## [Textauszug]

Profile

Herman van Veen bewegt Herzen und Hirne

aug 1986

»Man muß ihn liebhaben, den Clown, Sänger, den Zauberer Herman«, schrieb die »Süddeutsche Zeitung« jüngst über den Mann »mit den schönsten blauen Augen der Welt.«


Die Ost-»Berliner Zeitung« hatte es da schon weniger leicht, denn »für ihn die richtigen Worte zu finden, ist unglaublich schwer, hat man doch selten Gelegenheit, einem derartigen Multitalent zu begegnen.«

Der »Generalanzeiger für Bonn« begann gar seinen Konzertbericht mit einem typischen van Veen-Wort: »Formidable, Herman, wie Du uns wieder dirigiertest«, und der FAZ bot der blonde Holländer Anlaß zu einer Betrachtung über »Die große Kunst der Kleinkunst«.

Tout Paris, das van Veen auf der letzten Tournee erlebte, war hin und weg. »Le Figaro« berichtete vom »Phänomen«, »L’Humanite« schrieb gar vom Genie, und Georges Moustaki begrüßte in seinem »Bruder aus den Niederlanden« die »Weisheit des Possenreißers und die Frechheit des Moralisten«. Et bien, dann gab es noch mehrere Auftritte in Österreich, von denen einer nun mit dem aktuellen Live-Doppelalbum dokumentiert wird: »Ein Holländer — Live in Wien« heißt das herma-neske Kaleidoskop vom schrulligen »Harlekijnlied« über gesprochene und gesungene alte und neue Texte bis zur van Veen-Version von David Bowies »To-night«.

Derzeit tourt van Veen zum ersten mal seit langer Zeit wieder in seiner holländischen Heimat. Neue An- und Einsichten vermittelte jüngst das belgische Blatt »De Morgen«, aus dem Interview mit Jacky Huys, das wir auf Anfrage gern verschicken, erfährt man u.a. etwas ...über Politik im Programm Herman van Veens:

»Früher galt es als politisches Theater — besonders in den Niederlanden — wenn man einen Politiker auf die Schippe nahm. Ich habe das nie machen wollen, weil es auch immer darauf hinauslief, daß es zur Reklame für den betreffenden Politiker wurde. Also mache ich kein politisches Theater im traditionellen Sinne des Wortes, trotzdem mache ich politisches Theater und zwar gerade, weil ich nicht über Politik rede.

## [Bereitgestelltes Material]

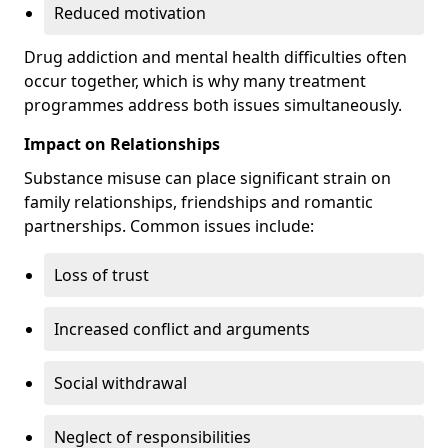
Reduced motivation
Drug addiction and mental health difficulties often
occur together, which is why many treatment
programmes address both issues simultaneously.
Impact on Relationships
Substance misuse can place significant strain on
family relationships, friendships and romantic
partnerships. Common issues include:
Loss of trust
Increased conflict and arguments
Social withdrawal
Neglect of responsibilities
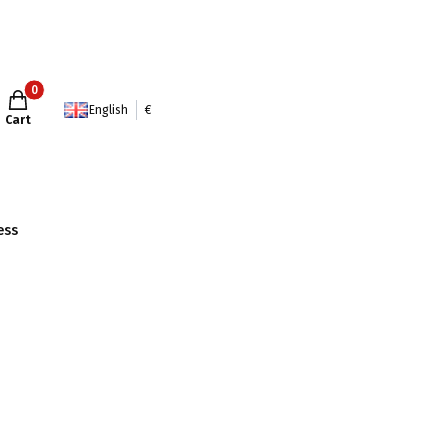
Products in the cart: 0. See details
English
€
Cart
ess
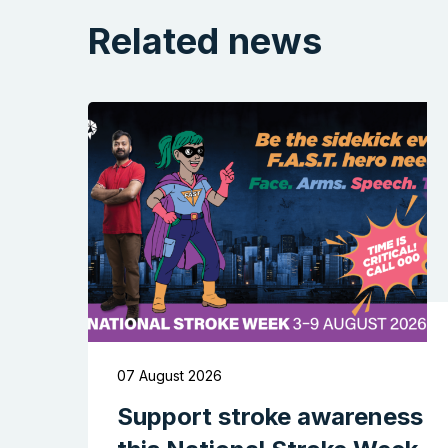
Related news
07 August 2026
Support stroke awareness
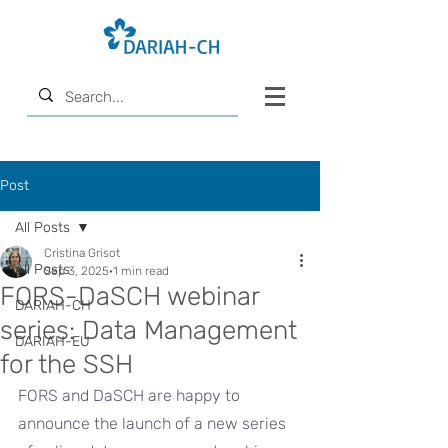
Post
All Posts
Cristina Grisot
All Posts
Sep 3, 2025
1 min read
FORS-DaSCH webinar
DARIAH-CH
series: Data Management
DARIAH-EU
for the SSH
FORS and DaSCH are happy to 
announce the launch of a new series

## [Erforderliche Schritte]
1. Wie lautet laut dem Textauszug über Herman van Veen der Titel des Live-Doppelalbums aus Österreich?
2. Übersetzen Sie den folgenden Satz aus dem Textauszug über Herman van Veen ins Englische: »Derzeit tourt van Veen zum ersten mal seit langer Zeit wieder in seiner holländischen Heimat.«
3. Führen Sie den Textauszug über Herman van Veen im Anschluss an seinen letzten Satz weiter.

## [Lösungen der Übung]
1. »Ein Holländer — Live in Wien«

2. Van Veen is currently touring his Dutch homeland again for the first time in a long while.

3.
Und das ist erheblich politischer als man gemeinhin annimmt. Nimm die Wahlen in den Niederlanden. Der Irrtum war: rechts ist Politik und links ist Diplomat. Das sind zwei verschiedene Phänomene und genau deshalb hat Links verloren.«

...über die Zukunft der Menschheit:

»Wir steuern auf eine Explosion zu, das ist un-ver-meid-lich. Es geht nicht anders, es ist immer so gewesen, warum sollte es jetzt plötzlich anders werden. Bedauerlicherweise hat es immer Krieg gegeben, also wird es auch in Zukunft Krieg geben. Es sei denn, man begreift und rüstet ab. Wenn man das nicht macht, rüstet man auf, und das führt dazu, wozu es immer geführt hat: zu einem Inferno. Und das wird so organisiert sein, daß es Südamerika oder Europa oder den Nahen Osten trifft. Es ist auch notwendig, daß das geschieht. Nicht für mich, denn ich bin nur ein tragisches, zuschauendes Opfer. Nein, es ist notwendig für die Denkweise dieser Welt. Es ist notwendig für die Ökonomie des kapitalistischen Denkens. Die fordert einen Konflikt. Dieses Bewußtsein und diese Industrie brauchen das. Eine Anzahl Menschen wird das überleben und wir wissen alle, welche Menschen das sein werden.«

...über sein Publikum:

»Das variiert von Saal zu Saal und von Abend zu Abend. In der ersten Vorstellung sitzen viele Abonnements. Oder viel Presse. Freitags wollen die Menschen ausgehen. Berlin ist viel härter als München.«
Hast du niemals das Gefühl, daß es einen Kurzschluß zwischen dir und deinem Publikum gibt?
Van Veen: »Am laufenden Band. Und jeden Abend auf eine andere Weise. Dann denke ich: Nanu. Oder: Sieh einer an. Oder: So.«

...über seine Arbeit:

»Ich bin nicht unglücklich, ich bin ein realistischer Pessimist, ich überlebe mit einem Grinsen. Ich habe Glück, ja. Ich kenne eine Masse Leute, die mich lieben. Mit der Randbemerkung, daß einem nichts in den Schoß fällt. Es gibt keinen einzigen Theaterdirektor, der mich anruft, um zu fragen, ob ich bitte bei ihm auftreten möchte. Man muß die Umstände kreiren, in denen Glück möglich wird. Der Kurs, auf dem ich fahre, ist Aufrichtigkeit, mein Ballast ist eine immense Portion Verantwortlichkeit.
Ich frage manchmal: Wie viele Stücke Beton hätte ich wohl kaputtgeschlagen, wenn ich diesen Beruf nich gehabt hätte?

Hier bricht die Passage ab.